Wasis pun melanjutkan, menurut ketentuan pasal 21 ayat 1 Pergub DKI Nomor 33 tahun 2020 berbunyi “Pemerintah Provinsi DKI Jakarta dapat memberikan bantuan sosial kepada penduduk rentan yang terdampak dalam memenuhi kebutuhan pokoknya selama pelaksanaan PSBB”, dan ayat 2 nya berbunyi “Bantuan sosial sebagaimana dimaksud pada ayat (1) diberikan dalam bentuk bahan pokok dan/ atau bantuan langsung lainnya yang mekanisme penyalurannya sesuai dengan ketentuan peraturan perundang-undangan.”

Menjadi perdebatan adalah, ini kewajiban atau kebolehan? Adanya kata “dapat” dalam Pasal 21 ayat 1, maka ini sifatnya fakultatif, dan tidak wajib dilakukan. Sebagaimana pasal 2 , bantuan sosial hanya dibagikan kepada penduduk rentan yang terdampak. “aka addresat norma tersebut hanya ditujukan pada sekelompok orang saja untuk diberikan bantuan social, apakah ini berati bertentangan dengan UU Karantina Kesehatan,” ucapnya.

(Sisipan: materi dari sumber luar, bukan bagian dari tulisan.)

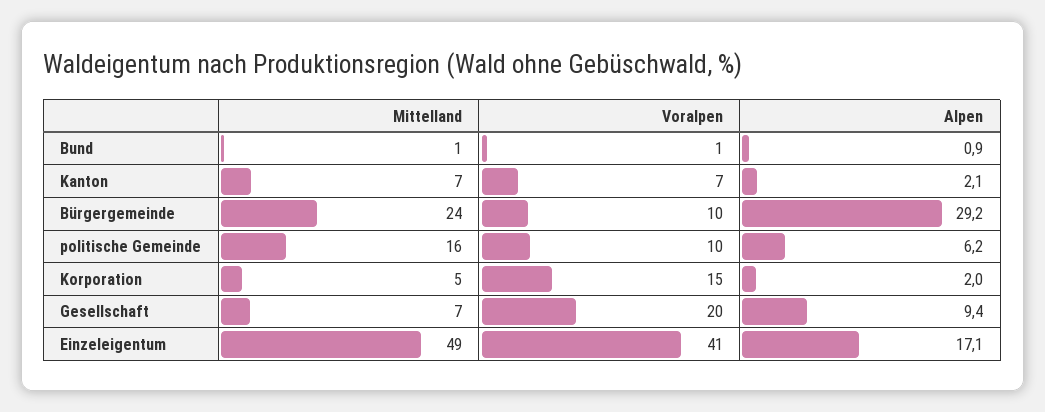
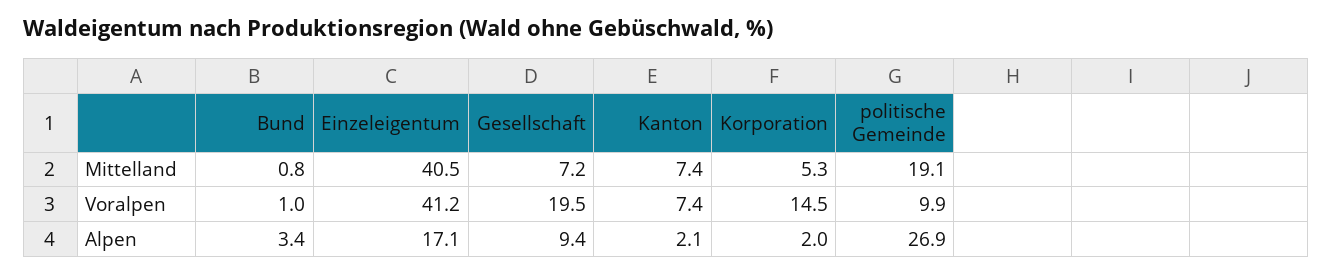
Alpen, Bund: 0.9 -> 3.4
Mittelland, Bürgergemeinde: 24 -> none
Voralpen, Bürgergemeinde: 10 -> none
Alpen, Bürgergemeinde: 29.2 -> none
Mittelland, politische Gemeinde: 16 -> 19.1
Alpen, politische Gemeinde: 6.2 -> 26.9
Mittelland, Einzeleigentum: 49 -> 40.5

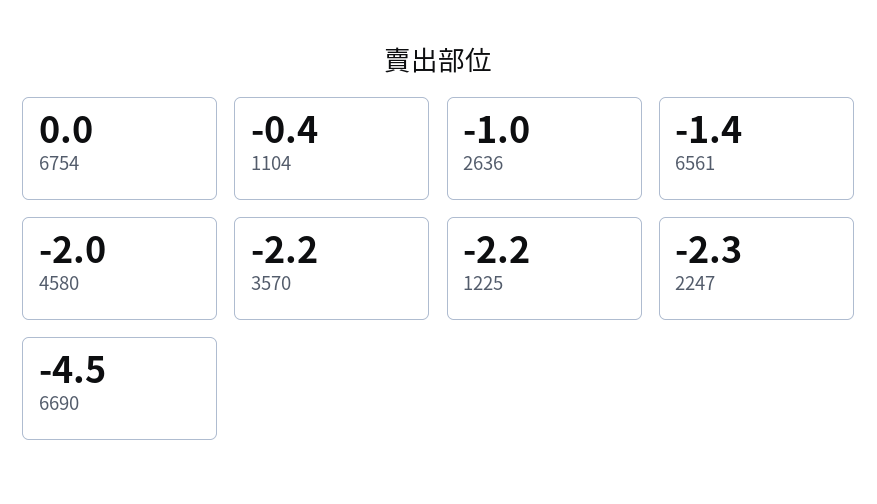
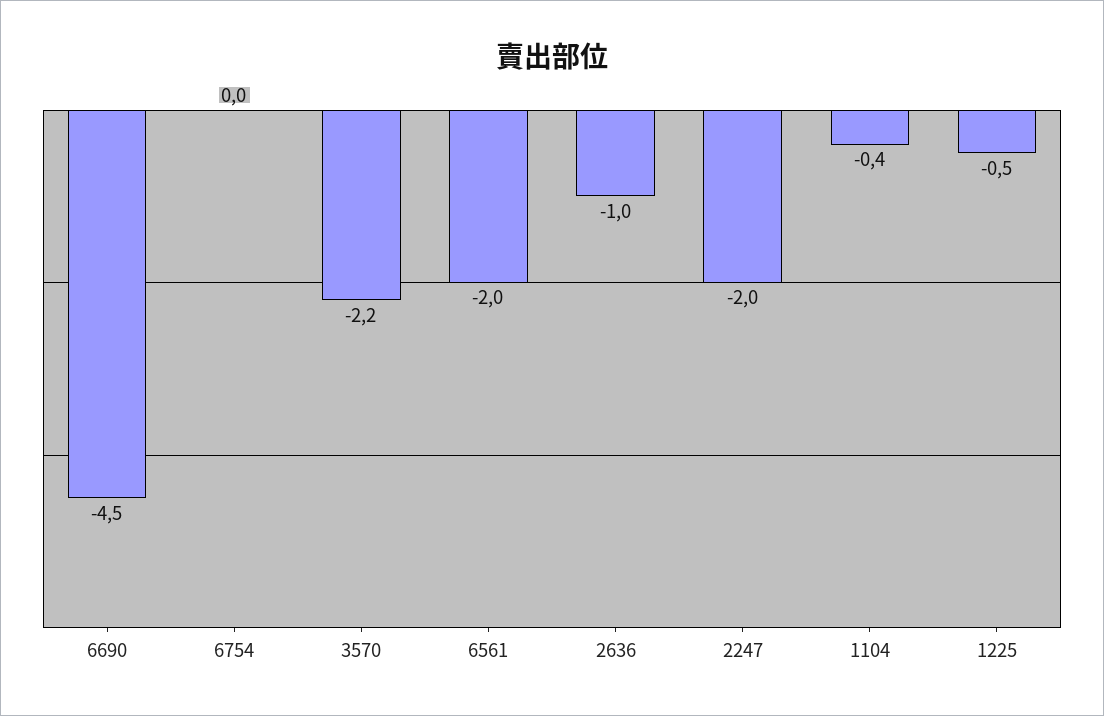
6561: -1.4 -> -2
4580: -2 -> none
1225: -2.2 -> -0.5
2247: -2.3 -> -2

Dirinya pun menambahkan Keputusan Gubernur tentang Bantuan Sosial dalam hal penerima bantuan sosial PSBB di Jakarta hingga saat ini belum keluar, tentu hal ini harus dibuat dengan asas keterbukaan, transparan dan penuh kehati-hatian (prudent) , sebab jangan sampai salah sasaran. Meskipun demikian, sejalan dengan norma dalam UU Karantina Kesehatan, setiap penduduk mendapatkan hak yang sama. Oleh karena itu, materi muatan PerGub membuat penjelasan lebih jelas.

“Pada pasal 22 Pergub, merupakan upaya Pemerintah DKI Jakarta untuk memberikan kepada seluruh lapisan masyarakat, namun ketiadaan kriteria secara jelas dalam materi muatan Pergub Nomor 33 tahun 2020, dapat menimbulkan persoalan hokum di kemudian hari,” kata dia.